FORMATIE: Hoe serieus nemen PVV, VVD, NSC en BBB hun eigen afspraken over de rechtsstaat?

Husky, CC BY 4.0, via Wikimedia Commons

Hoge verwachtingen bij kiezers, lage verwachtingen bij kenners. Wat is het hoofdlijnenakkoord van de komende coalitie als voorname onderdelen niet uitvoerbaar zijn: een venijnige variant van spektakelleegte?

Daags voor de presentatie van het onderhandelaarsakkoord publiceerde het Centraal Bureau voor de Statistiek deze week een nuttig overzichtje. In 2023 was volgens het CBS van alle instituties het vertrouwen in de politiek verreweg het laagst: 24 procent.

Het akkoord liet vervolgens zien dat het nieuwe kabinet plannen heeft (inzake asiel, migratie, stikstof, etc.) waarmee het gemakkelijk in botsing kan komen met twee andere instituties: de rechtelijke macht en de Europese Unie.

Voor de PVV niet per se een nadeel: die fractie vaart vaak met genoegen uit tegen deze instituties. Daarom kan het misschien geen kwaad even vast te stellen dat die twee veel meer vertrouwen genieten dan de politiek: 78 (rechters) en 47 procent (EU). Een grote mond leidt niet vanzelf tot een groter gezag.

Hoe zwak de reputatie van politici is blijkt ook uit het vertrouwen in banken. Sinds de kredietcrisis en aanverwante affaires geen instellingen die kunnen bogen op veel positieve publiciteit. Maar ook zij worden volgens het CBS meer vertrouwd dan politici: 50 om 24 procent. Om dichterbij huis te blijven: de pers, geliefd doelwit van radicaal-rechts, geniet eveneens meer vertrouwen dan de politiek, 37 procent.

Dus bijtende aanvallen op de EU, rechters en media kunnen mogelijk de indruk wekken dat politici de meeste geloofwaardigheid genieten, de werkelijkheid is omgekeerd. Je hoopt dat ook verslaggevers dit de komende tijd in hun oren knopen

Doorgaans groeit het vertrouwen in politici zodra een nieuw kabinet aantreedt. En nu de coalitie van PVV, VVD, NSC en BBB beleid belooft dat behoudende kiezers waarderen – ‘strengste asielbeleid ooit’, 130 op de snelweg, ‘landbouwinclusieve’ natuurpolitiek  – doet dit effect zich ook nu waarschijnlijk voor.

De vraag bij veel beleidsplannen is alleen of ze uitvoerbaar zijn. Veel is de laatste maanden gezegd over voldoende afstand tussen Kamer en kabinet, maar als je deze week die 26 pagina’s ‘afspraken op hoofdlijnen’ las, begreep je wel dat onderhandelaars straks als Kamerlid afstand houden van de realisatie.

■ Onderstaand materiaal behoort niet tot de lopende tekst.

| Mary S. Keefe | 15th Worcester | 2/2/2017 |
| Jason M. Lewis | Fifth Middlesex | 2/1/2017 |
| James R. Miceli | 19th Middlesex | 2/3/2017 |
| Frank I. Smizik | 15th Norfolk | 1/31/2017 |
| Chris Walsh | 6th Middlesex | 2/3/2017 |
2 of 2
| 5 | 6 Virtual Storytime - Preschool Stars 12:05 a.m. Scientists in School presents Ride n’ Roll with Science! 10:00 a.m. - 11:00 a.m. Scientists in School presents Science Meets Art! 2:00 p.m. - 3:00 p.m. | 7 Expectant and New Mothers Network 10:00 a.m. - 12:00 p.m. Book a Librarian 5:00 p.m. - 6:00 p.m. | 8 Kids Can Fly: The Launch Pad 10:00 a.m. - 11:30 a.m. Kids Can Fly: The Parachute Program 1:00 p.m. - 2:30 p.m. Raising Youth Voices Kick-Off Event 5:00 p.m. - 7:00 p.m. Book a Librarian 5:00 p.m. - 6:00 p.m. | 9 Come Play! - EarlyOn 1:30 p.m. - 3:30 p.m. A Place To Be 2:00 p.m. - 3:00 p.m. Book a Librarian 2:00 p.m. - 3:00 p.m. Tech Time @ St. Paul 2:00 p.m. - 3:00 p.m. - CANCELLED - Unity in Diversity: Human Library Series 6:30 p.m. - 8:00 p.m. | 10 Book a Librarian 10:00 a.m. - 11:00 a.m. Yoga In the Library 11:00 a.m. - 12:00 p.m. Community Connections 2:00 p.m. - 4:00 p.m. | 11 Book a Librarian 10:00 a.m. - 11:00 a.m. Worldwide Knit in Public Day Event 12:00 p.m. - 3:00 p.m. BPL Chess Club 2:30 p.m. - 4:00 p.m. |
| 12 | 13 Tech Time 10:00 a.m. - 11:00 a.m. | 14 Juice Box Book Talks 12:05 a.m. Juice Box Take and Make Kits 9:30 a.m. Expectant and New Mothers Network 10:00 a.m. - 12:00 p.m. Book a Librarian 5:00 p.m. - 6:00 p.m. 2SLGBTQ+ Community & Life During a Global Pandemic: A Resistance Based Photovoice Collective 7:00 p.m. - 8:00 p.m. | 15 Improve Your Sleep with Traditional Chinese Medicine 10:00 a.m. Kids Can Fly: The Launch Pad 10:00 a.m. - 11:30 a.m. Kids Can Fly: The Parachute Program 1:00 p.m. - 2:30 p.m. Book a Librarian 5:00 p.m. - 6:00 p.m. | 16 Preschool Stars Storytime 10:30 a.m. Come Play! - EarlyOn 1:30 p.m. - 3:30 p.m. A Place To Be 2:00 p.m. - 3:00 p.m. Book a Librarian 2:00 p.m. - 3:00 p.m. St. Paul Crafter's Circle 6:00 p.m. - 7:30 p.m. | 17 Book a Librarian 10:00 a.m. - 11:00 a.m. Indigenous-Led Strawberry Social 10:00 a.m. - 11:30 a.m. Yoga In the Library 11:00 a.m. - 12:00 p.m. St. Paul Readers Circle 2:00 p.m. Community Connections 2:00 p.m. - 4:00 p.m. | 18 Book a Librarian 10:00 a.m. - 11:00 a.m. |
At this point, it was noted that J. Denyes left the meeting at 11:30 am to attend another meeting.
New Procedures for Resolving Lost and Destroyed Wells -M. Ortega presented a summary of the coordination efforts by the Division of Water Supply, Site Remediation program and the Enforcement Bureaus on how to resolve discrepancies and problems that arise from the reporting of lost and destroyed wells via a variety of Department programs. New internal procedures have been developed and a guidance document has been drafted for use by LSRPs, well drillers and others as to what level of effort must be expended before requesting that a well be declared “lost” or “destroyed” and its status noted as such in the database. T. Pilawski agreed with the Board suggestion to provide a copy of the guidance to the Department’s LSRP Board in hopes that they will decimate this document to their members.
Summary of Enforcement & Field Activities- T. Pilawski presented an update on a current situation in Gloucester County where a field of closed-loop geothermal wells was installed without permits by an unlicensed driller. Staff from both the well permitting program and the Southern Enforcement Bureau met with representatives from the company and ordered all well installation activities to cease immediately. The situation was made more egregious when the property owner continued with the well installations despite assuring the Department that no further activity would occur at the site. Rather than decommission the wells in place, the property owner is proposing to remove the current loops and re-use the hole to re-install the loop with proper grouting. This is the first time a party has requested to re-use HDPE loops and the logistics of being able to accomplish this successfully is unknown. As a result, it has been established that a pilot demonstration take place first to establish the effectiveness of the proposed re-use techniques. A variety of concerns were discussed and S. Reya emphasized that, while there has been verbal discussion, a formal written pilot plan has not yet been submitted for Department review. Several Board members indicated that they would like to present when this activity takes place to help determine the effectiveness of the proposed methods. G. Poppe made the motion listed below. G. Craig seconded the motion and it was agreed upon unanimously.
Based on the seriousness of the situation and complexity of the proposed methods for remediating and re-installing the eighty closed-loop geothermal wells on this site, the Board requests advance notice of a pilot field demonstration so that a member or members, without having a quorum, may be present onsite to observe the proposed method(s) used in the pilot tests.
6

Want als er niets van terechtkomt kunnen coalitiefracties de mislukking netjes afschuiven op anderen: ministers, rechters, de EU

Geen gering gevaar

Ga maar na. Een opt-out van Europees asielbeleid, waardoor Nederland zelf zijn asielbeleid zou kunnen maken? Vereist wijziging van het Europees Verdrag, een zeldzaamheid. Asielopvang opwaarderen tot een crisis om een asielstop in te voeren? Afgaande op een Kamerbrief uit 2022 van staatssecretaris Eric van der Burg (Vreemdelingenzaken, VVD) juridisch niet te rechtvaardigen, zodat een Nederlandse rechter er zomaar een streep door kan halen. Brussel overhalen dat Nederland, na achttien jaar (!) coulance, tóch weer meer mest mag uitrijden dan is toegestaan volgens de Nitraatrichtlijn? Ook zéér onwaarschijnlijk.

En het past in het spelboek van radicaal-rechts om de onmogelijkheid van dit soort maatregelen aan te wenden om instituties als de rechtelijke macht en de EU aan te vallen. Dus hier sluimert geen gering gevaar: een venijnige variatie op de spektakelleegte in het hoofdlijnenakkoord.